The “Big 3” of lifting are often praised for their simplicity, functionality and effectiveness. Contrary to those popular beliefs the bench press, barbell squat and floor deadlift are actually bad for your physique. Read on for 10 sure-fire reasons never to touch these lifts.

1. The bench press is bad for your shoulders

It’s no mystery that the barbell bench press wrecks your shoulders. Putting them in a vulnerable position exposes them to unnecessary and dangerous stress ripe for injury. Your best bet is to avoid them at all costs.

2. The squat will kill your knees and back

The traditional barbell squat has been called a knee and back killer for good reason. Butt-to-the-floor ranges of motion put undue stress on not only your patellar tendons but your lumbar as well. It would behoove you to stick to leg extensions and machine leg presses.

Athlete Training

3. The deadlift is useless for back mass

Used by powerlifters and other athletes, the floor deadlift is good for one thing and one thing only – strength. Deadlifts have never built any appreciable amount of muscle on anyone. Not only does it not build muscle mass, it’s just too risky to do.

4. The squat will give you a big butt and not much else

If you are one of the lucky few who can do a proper squat, your best gains will be in the form of a bigger butt. The squat stresses the glutes more than anything with not much going toward your quads and hamstrings. If you experience this be sure to only squat half way down to avoid a bigger backside.

5. The bench press is overrated for strength gains

Contrary to the deadlift, the bench press does little to increase gains in strength. As the world’s biggest ego lift, it mainly focuses on a shoulder and triceps pump with little stress placed on the pecs. Stick with cable crossovers or chest flys.

Athlete Exercising

6. The deadlift isn’t really a full body lift

Another misconception in the iron game is the belief that the deadlift works most, if not all of your muscles. This is a complete fallacy. With most of the stress taken out on your spine and lumbar areas, the deadlift is one inefficient lift. Do pull-downs and machine rows instead.
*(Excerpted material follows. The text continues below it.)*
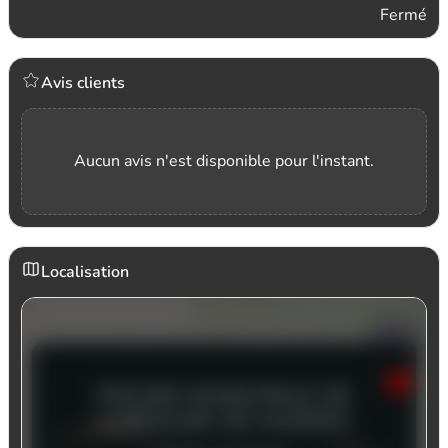
Fermé
Avis clients
Aucun avis n'est disponible pour l'instant.
Localisation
7. The bench press is inferior to cable crossovers

As stated earlier, the bench press has a myriad of negatives going against it. So what is a lifter to do? Cable crossovers and flys have a distinct advantage over any pressing movement. Not only do they better isolate the pecs they also recruit more muscle fiber packing on more mass to your chest in less time.

8. The deadlift is mostly for ego

So what does the deadlift do? It feeds your ego and little else. If your goal is to show off to your friends and get chronically sore for days with little to show for it then the deadlift is for you. Again, stick to safer machine lifts for back.

Athlete Training

9. The squat is only effective if done for half reps

If you insist on performing squats make sure you are going down no further than half way and don’t let the meatheads at your gym tell you otherwise. Full range, butt to the floor squats will only bench you for weeks as you try to recover from knee and back injury.

10. One last fact

The following has been an April Fool’s joke brought to you by the University of B.S.! Thanks for playing along with these insane, completely false rules for these lifts. Here at Muscle and Strength we believe in the core lifts wholeheartedly and hope you enjoyed a little humor.